▶ **Activity**:
Among the lines of the records below, count those with the word "scroll". Reply with that number alone.

▶ **Provided material**:
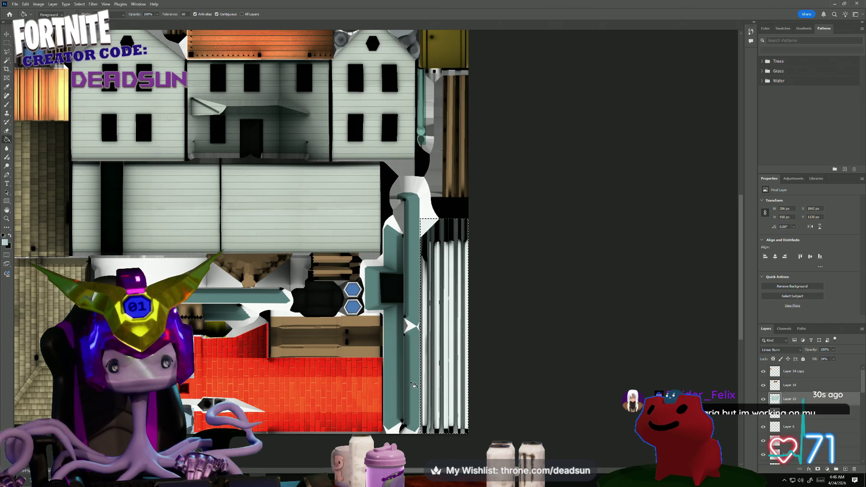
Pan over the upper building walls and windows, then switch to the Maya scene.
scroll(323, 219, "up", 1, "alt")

---

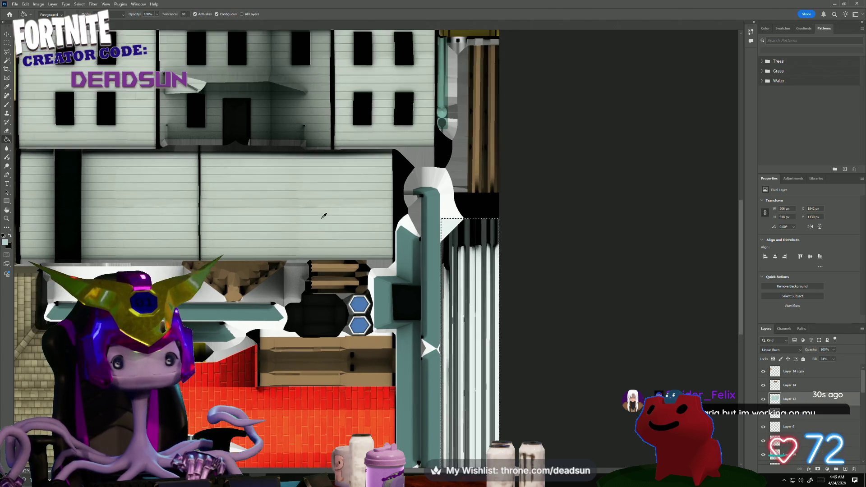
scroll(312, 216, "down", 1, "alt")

▶ **Exercise output**:
2